• Problem: Copy the data from the line with "of h=5 m=46." up to and including the line with "Clock reading: h=10 m=18 s=5", replacing "Clock reading" with "Time shown" and keeping everything else unchanged. Give only those lines, and leave the pictures out.

• Information provided:

= = = = =

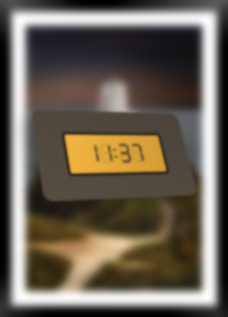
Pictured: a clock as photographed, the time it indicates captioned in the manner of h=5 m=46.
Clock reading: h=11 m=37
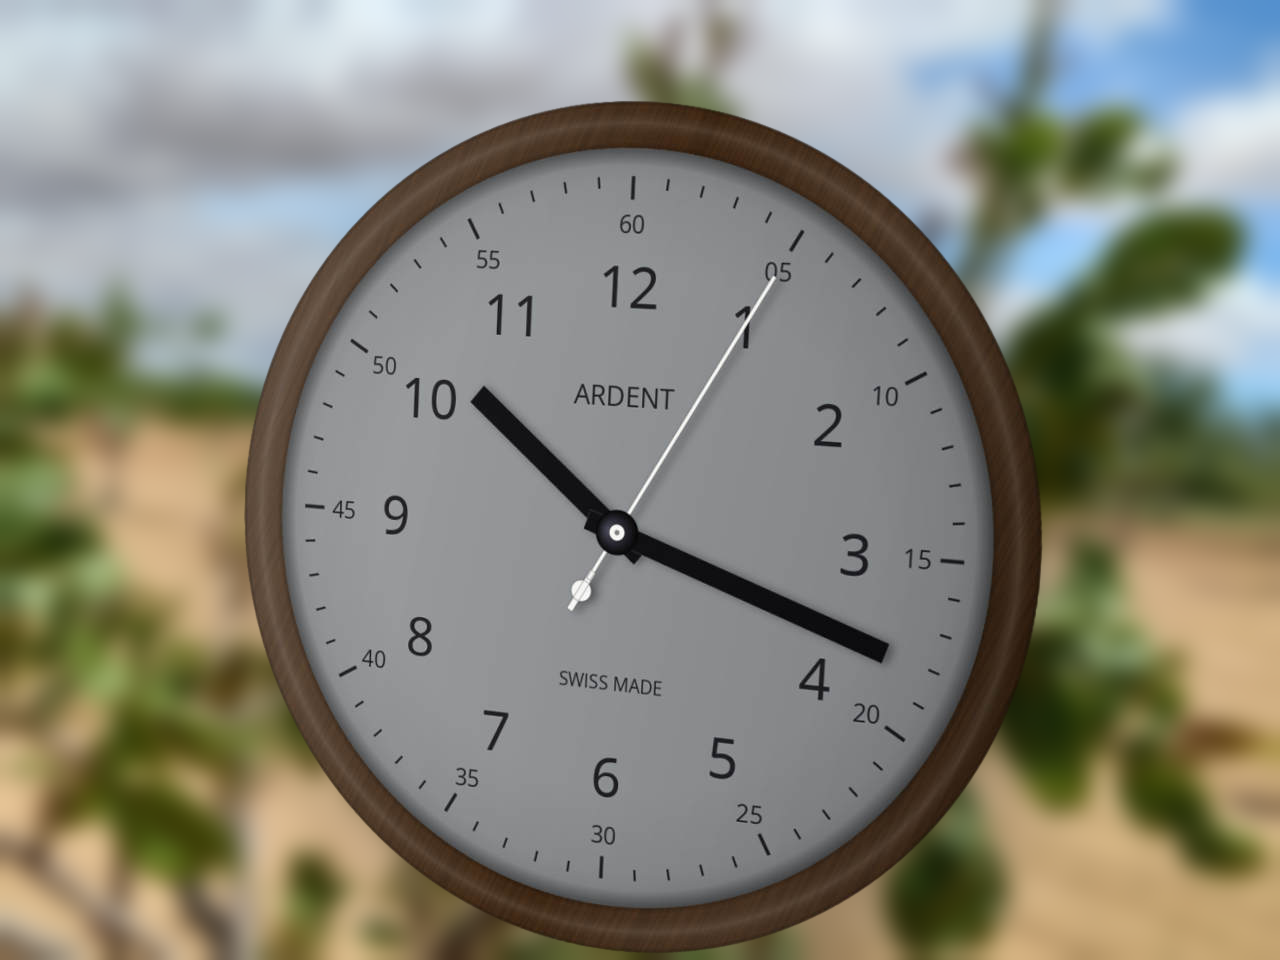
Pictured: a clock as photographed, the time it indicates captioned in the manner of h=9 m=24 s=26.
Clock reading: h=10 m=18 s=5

= = = = =

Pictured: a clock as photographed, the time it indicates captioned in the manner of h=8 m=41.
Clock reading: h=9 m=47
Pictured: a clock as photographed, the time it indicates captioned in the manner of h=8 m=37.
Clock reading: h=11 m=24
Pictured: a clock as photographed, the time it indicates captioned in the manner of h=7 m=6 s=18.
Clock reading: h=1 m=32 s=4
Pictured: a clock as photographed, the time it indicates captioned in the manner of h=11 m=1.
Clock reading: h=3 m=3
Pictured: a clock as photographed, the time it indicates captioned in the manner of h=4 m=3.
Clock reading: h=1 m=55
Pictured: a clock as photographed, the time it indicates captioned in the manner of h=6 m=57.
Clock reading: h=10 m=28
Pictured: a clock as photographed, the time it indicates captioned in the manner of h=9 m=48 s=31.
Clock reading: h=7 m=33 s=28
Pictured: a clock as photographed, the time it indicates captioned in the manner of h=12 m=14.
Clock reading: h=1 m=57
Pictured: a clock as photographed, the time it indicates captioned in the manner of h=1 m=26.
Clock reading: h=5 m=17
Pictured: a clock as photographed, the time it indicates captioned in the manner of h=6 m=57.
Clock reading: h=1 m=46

= = = = =

• Solution for this exercise:
Pictured: a clock as photographed, the time it indicates captioned in the manner of h=5 m=46.
Time shown: h=11 m=37
Pictured: a clock as photographed, the time it indicates captioned in the manner of h=9 m=24 s=26.
Time shown: h=10 m=18 s=5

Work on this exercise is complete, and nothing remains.